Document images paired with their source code
- - - - - - -
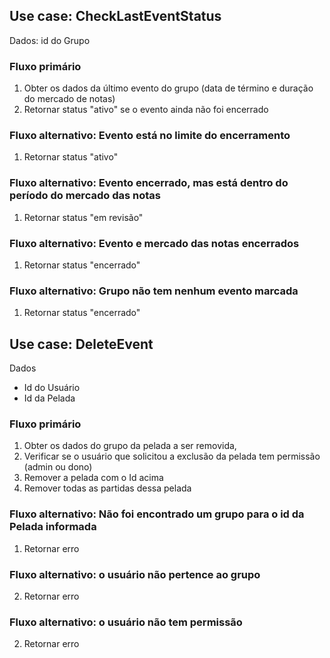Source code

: ## Use case: CheckLastEventStatus

Dados: id do Grupo

### Fluxo primário
1. Obter os dados da último evento do grupo (data de término e duração do mercado de notas)
1. Retornar status "ativo" se o evento ainda não foi encerrado

### Fluxo alternativo: Evento está no limite do encerramento
1. Retornar status "ativo"

### Fluxo alternativo: Evento encerrado, mas está dentro do período do mercado das notas
1. Retornar status "em revisão"

### Fluxo alternativo: Evento e mercado das notas encerrados
1. Retornar status "encerrado"

### Fluxo alternativo: Grupo não tem nenhum evento marcada
1. Retornar status "encerrado"

## Use case: DeleteEvent
Dados
* Id do Usuário
* Id da Pelada

### Fluxo primário
1. Obter os dados do grupo da pelada a ser removida,
2. Verificar se o usuário que solicitou a exclusão da pelada tem permissão (admin ou dono)
3. Remover a pelada com o Id acima
4. Remover todas as partidas dessa pelada

### Fluxo alternativo: Não foi encontrado um grupo para o id da Pelada informada
1. Retornar erro

### Fluxo alternativo: o usuário não pertence ao grupo
2. Retornar erro

### Fluxo alternativo: o usuário não tem permissão
2. Retornar erro
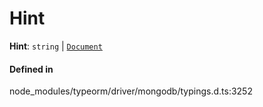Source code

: # Hint

 **Hint**: `string` \| [`Document`](../interfaces/Document.md)

#### Defined in

node_modules/typeorm/driver/mongodb/typings.d.ts:3252
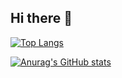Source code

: ## Hi there 👋

<!--
**uniqsub/uniqsub** is a ✨ _special_ ✨ repository because its `README.md` (this file) appears on your GitHub profile.

Here are some ideas to get you started:

- 🔭 I’m currently working on ...
- 🌱 I’m currently learning ...
- 👯 I’m looking to collaborate on ...
- 🤔 I’m looking for help with ...
- 💬 Ask me about ...
- 📫 How to reach me: ...
- 😄 Pronouns: ...
- ⚡ Fun fact: ...
-->
[![Top Langs](https://github-readme-stats.vercel.app/api/top-langs/?username=uniqsub)](https://github.com/anuraghazra/github-readme-stats)

[![Anurag's GitHub stats](https://github-readme-stats.vercel.app/api?username=uniqsub)](https://github.com/anuraghazra/github-readme-stats)
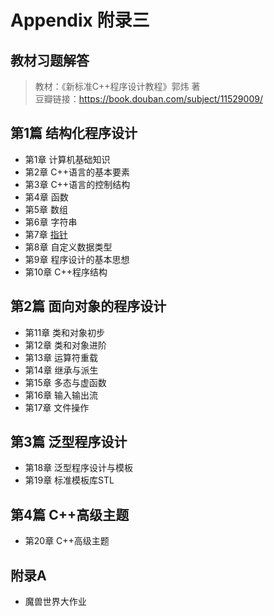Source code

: # Appendix 附录三
## 教材习题解答

> 教材：《新标准C++程序设计教程》郭炜 著  
> 豆瓣链接：<https://book.douban.com/subject/11529009/>

## 第1篇 结构化程序设计
* 第1章 计算机基础知识
* 第2章 C++语言的基本要素
* 第3章 C++语言的控制结构
* 第4章 函数
* 第5章 数组
* 第6章 字符串
* 第7章 [指针](exercises/07_pointer.md)
* 第8章 自定义数据类型
* 第9章 程序设计的基本思想
* 第10章 C++程序结构

## 第2篇 面向对象的程序设计
* 第11章 类和对象初步
* 第12章 类和对象进阶
* 第13章 运算符重载
* 第14章 继承与派生
* 第15章 多态与虚函数
* 第16章 输入输出流
* 第17章 文件操作

## 第3篇 泛型程序设计
* 第18章 泛型程序设计与模板
* 第19章 标准模板库STL

## 第4篇 C++高级主题
* 第20章 C++高级主题

## 附录A 
* 魔兽世界大作业

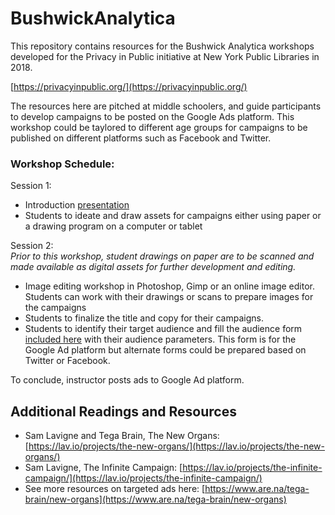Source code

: # BushwickAnalytica
This repository contains resources for the Bushwick Analytica workshops developed for the Privacy in Public initiative at New York Public Libraries in 2018.  

[https://privacyinpublic.org/](https://privacyinpublic.org/)
  
The resources here are pitched at middle schoolers, and guide participants to develop campaigns to be posted on the Google Ads platform. This workshop could be taylored to different age groups for campaigns to be published on different platforms such as Facebook and Twitter.       
### Workshop Schedule:
Session 1:  
* Introduction [presentation](https://github.com/tegacodes/BushwickAnalytica/blob/master/Bushwick-Analytica-Presentation.pdf)
* Students to ideate and draw assets for campaigns either using paper or a drawing program on a computer or tablet

Session 2:  
*Prior to this workshop, student drawings on paper are to be scanned and made available as digital assets for further development and editing.*
* Image editing workshop in Photoshop, Gimp or an online image editor. Students can work with their drawings or scans to prepare images for the campaigns
* Students to finalize the title and copy for their campaigns.
* Students to identify their target audience and fill the audience form [included here](https://github.com/tegacodes/BushwickAnalytica/blob/master/Audience-form.pdf) with their audience parameters. This form is for the Google Ad platform but alternate forms could be prepared based on Twitter or Facebook.

To conclude, instructor posts ads to Google Ad platform.  
  
## Additional Readings and Resources
* Sam Lavigne and Tega Brain, The New Organs: [https://lav.io/projects/the-new-organs/](https://lav.io/projects/the-new-organs/)
* Sam Lavigne, The Infinite Campaign: [https://lav.io/projects/the-infinite-campaign/](https://lav.io/projects/the-infinite-campaign/)
* See more resources on targeted ads here: [https://www.are.na/tega-brain/new-organs](https://www.are.na/tega-brain/new-organs)
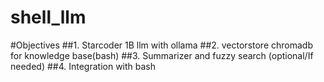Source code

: # shell_llm
#Objectives
##1. Starcoder 1B llm with ollama 
##2. vectorstore chromadb for knowledge base(bash)
##3. Summarizer and fuzzy search (optional/If needed)
##4. Integration with bash
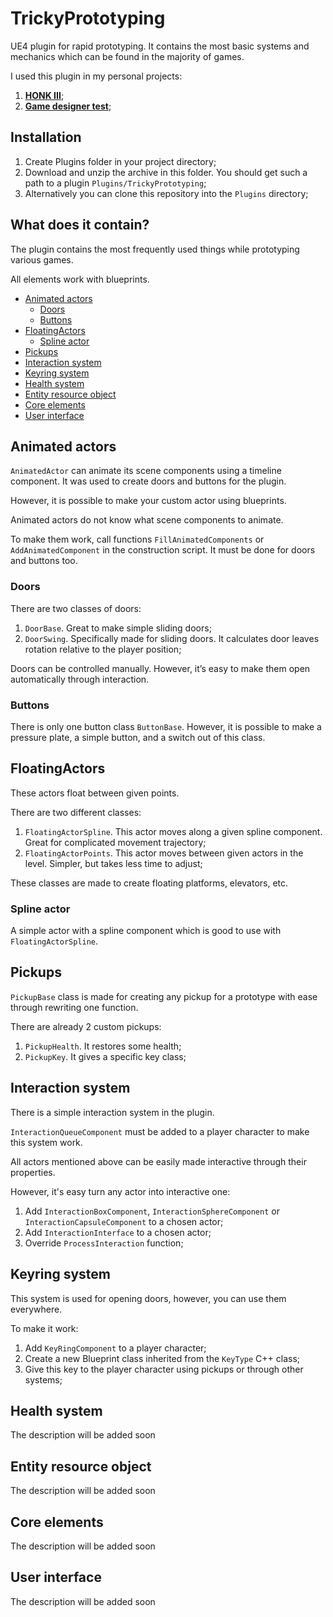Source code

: # TrickyPrototyping

UE4 plugin for rapid prototyping. It contains the most basic systems and mechanics which can be found in the majority of games.

I used this plugin in my personal projects:

1. [**HONK III**](https://tricky-fat-cat.itch.io/honk-iii);
2. [**Game designer test**](https://github.com/TrickyFatCat/AssignmentVNG);

## Installation

1. Create Plugins folder in your project directory;
2. Download and unzip the archive in this folder. You should get such a path to a plugin `Plugins/TrickyPrototyping`;
3. Alternatively you can clone this repository into the `Plugins` directory;

## What does it contain?

The plugin contains the most frequently used things while prototyping various games.

All elements work with blueprints.

  * [Animated actors](#animated-actors)
    + [Doors](#doors)
    + [Buttons](#buttons)
  * [FloatingActors](#floatingactors)
    + [Spline actor](#spline-actor)
  * [Pickups](#pickups)
  * [Interaction system](#interaction-system)
  * [Keyring system](#keyring-system)
  * [Health system](#health-system)
  * [Entity resource object](#entity-resource-object)
  * [Core elements](#core-elements)
  * [User interface](#user-interface)

## Animated actors

`AnimatedActor` can animate its scene components using a timeline component. It was used to create doors and buttons for the plugin.

However, it is possible to make your custom actor using blueprints.

Animated actors do not know what scene components to animate.

To make them work, call functions `FillAnimatedComponents` or `AddAnimatedComponent` in the construction script. It must be done for doors and buttons too.

### Doors

There are two classes of doors:

1. `DoorBase`. Great to make simple sliding doors;
2. `DoorSwing`. Specifically made for sliding doors. It calculates door leaves rotation relative to the player position;

Doors can be controlled manually. However, it’s easy to make them open automatically through interaction.

### Buttons

There is only one button class `ButtonBase`. However, it is possible to make a pressure plate, a simple button, and a switch out of this class.

## FloatingActors

These actors float between given points.

There are two different classes:

1. `FloatingActorSpline`. This actor moves along a given spline component. Great for complicated movement trajectory;
2. `FloatingActorPoints`. This actor moves between given actors in the level. Simpler, but takes less time to adjust;

These classes are made to create floating platforms, elevators, etc.

### Spline actor

A simple actor with a spline component which is good to use with `FloatingActorSpline`.

## Pickups

`PickupBase` class is made for creating any pickup for a prototype with ease through rewriting one function.

There are already 2 custom pickups:

1. `PickupHealth`. It restores some health;
2. `PickupKey`. It gives a specific key class;

## Interaction system

There is a simple interaction system in the plugin.

`InteractionQueueComponent` must be added to a player character to make this system work.

All actors mentioned above can be easily made interactive through their properties.

However, it's easy turn any actor into interactive one:

1. Add `InteractionBoxComponent`, `InteractionSphereComponent` or `InteractionCapsuleComponent` to a chosen actor;
2. Add `InteractionInterface` to a chosen actor;
3. Override `ProcessInteraction` function;

## Keyring system

This system is used for opening doors, however, you can use them everywhere.

To make it work:

1. Add `KeyRingComponent` to a player character;
2. Create a new Blueprint class inherited from the `KeyType` C++ class;
3. Give this key to the player character using pickups or through other systems;

## Health system

The description will be added soon

## Entity resource object

The description will be added soon

## Core elements

The description will be added soon

## User interface

The description will be added soon
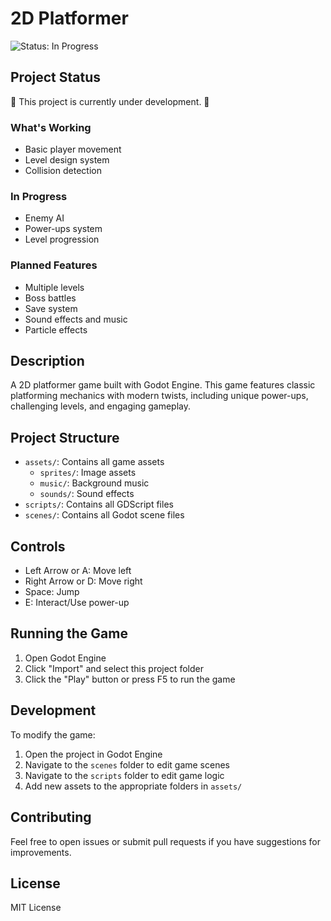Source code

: # 2D Platformer

![Status: In Progress](https://img.shields.io/badge/Status-In%20Progress-yellow)

## Project Status
🚧 This project is currently under development. 🚧

### What's Working
- Basic player movement
- Level design system
- Collision detection

### In Progress
- Enemy AI
- Power-ups system
- Level progression

### Planned Features
- Multiple levels
- Boss battles
- Save system
- Sound effects and music
- Particle effects

## Description
A 2D platformer game built with Godot Engine. This game features classic platforming mechanics with modern twists, including unique power-ups, challenging levels, and engaging gameplay.

## Project Structure

- `assets/`: Contains all game assets
  - `sprites/`: Image assets
  - `music/`: Background music
  - `sounds/`: Sound effects
- `scripts/`: Contains all GDScript files
- `scenes/`: Contains all Godot scene files

## Controls

- Left Arrow or A: Move left
- Right Arrow or D: Move right
- Space: Jump
- E: Interact/Use power-up

## Running the Game

1. Open Godot Engine
2. Click "Import" and select this project folder
3. Click the "Play" button or press F5 to run the game

## Development

To modify the game:
1. Open the project in Godot Engine
2. Navigate to the `scenes` folder to edit game scenes
3. Navigate to the `scripts` folder to edit game logic
4. Add new assets to the appropriate folders in `assets/`

## Contributing
Feel free to open issues or submit pull requests if you have suggestions for improvements.

## License
MIT License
- - - - - - -
▶ _Task directions_
Write out everything in the records from the line containing "## User interface" down to the line containing "- Level progression", including both of those lines, and leave the pictures out of your answer.

▶ _Response to this task_
## User interface

The description will be added soon
Source code

: # 2D Platformer

![Status: In Progress](https://img.shields.io/badge/Status-In%20Progress-yellow)

## Project Status
🚧 This project is currently under development. 🚧

### What's Working
- Basic player movement
- Level design system
- Collision detection

### In Progress
- Enemy AI
- Power-ups system
- Level progression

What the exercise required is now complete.